- PAL version cover art
- Developer(s): Novarama
- Publisher(s): Sony Computer Entertainment
- Series: Invizimals
- Platform(s): PlayStation Vita
- Release: PAL: 30 October 2013; NA: 30 September 2014;
- Genre(s): Monster-taming, role-playing
- Mode(s): Single-player, multiplayer

= Invizimals: The Alliance =

2013 video game

Invizimals: The Alliance is an augmented reality role-playing video game developed by Novarama and published by Sony Computer Entertainment for the PlayStation Vita. It is the fourth installment in the Invizimals series and the first to not be released for the PlayStation Portable. It features cross-play multiplayer interactivity with the PlayStation 3 title Invizimals: The Lost Kingdom. It was released on October 30, 2013, in Europe simultaneously with Invizimals: The Lost Kingdom. The game was first announced in 2013 alongside Invizimals: The Lost Kingdom.
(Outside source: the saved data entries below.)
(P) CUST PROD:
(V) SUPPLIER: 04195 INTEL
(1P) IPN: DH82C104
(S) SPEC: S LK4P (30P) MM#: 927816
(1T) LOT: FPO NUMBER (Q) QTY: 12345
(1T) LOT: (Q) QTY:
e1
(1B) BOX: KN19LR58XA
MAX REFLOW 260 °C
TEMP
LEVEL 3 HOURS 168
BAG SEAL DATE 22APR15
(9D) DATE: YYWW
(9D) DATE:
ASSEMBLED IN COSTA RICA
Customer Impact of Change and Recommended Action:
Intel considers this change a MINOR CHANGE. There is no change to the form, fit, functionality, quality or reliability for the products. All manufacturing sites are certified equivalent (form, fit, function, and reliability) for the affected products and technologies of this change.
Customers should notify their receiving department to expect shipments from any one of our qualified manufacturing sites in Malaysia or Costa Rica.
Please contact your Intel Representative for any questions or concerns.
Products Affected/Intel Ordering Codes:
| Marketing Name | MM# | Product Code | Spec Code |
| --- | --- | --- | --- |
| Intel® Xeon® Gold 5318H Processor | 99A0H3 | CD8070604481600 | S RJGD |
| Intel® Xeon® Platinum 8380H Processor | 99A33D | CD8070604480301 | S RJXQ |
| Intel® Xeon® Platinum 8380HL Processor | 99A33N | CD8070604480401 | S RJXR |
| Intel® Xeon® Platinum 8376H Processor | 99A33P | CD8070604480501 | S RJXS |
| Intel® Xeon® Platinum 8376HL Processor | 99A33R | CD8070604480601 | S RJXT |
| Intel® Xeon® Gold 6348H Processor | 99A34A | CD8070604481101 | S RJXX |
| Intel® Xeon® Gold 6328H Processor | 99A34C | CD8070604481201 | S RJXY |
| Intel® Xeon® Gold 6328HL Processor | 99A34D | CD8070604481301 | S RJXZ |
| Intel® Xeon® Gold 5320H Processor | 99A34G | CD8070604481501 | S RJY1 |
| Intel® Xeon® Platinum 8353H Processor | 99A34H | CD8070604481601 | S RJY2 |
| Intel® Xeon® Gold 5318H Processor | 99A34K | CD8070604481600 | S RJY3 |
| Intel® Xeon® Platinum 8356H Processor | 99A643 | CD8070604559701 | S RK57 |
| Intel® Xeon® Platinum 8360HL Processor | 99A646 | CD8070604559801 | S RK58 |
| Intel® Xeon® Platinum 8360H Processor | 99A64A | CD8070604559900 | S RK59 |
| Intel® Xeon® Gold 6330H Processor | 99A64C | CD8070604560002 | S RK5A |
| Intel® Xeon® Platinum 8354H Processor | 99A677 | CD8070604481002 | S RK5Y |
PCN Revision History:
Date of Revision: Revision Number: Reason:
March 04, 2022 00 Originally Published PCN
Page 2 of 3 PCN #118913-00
Gameplay involves locating and capturing creatures called Invizimals who have escaped into the real world, and integrates the Vita's hardware, including the touch controls, camera, and microphone, into the gameplay. After catching the Invizimals, the player then uses them to battle in tournaments against other Invizimals. The game utilizes augmented reality via the Vita's camera pointed at AR cards placed on a flat surface to show the Invizimal monters. The game features numerous cutscenes with actors including Brian Blessed.

In addition to crossplay with the PS3 game The Lost Kingdom, the game also interacts with Invizimals animated series by unlocking content when the player scans stickers shown on the show.

The game has a score of 69 on Metacritic.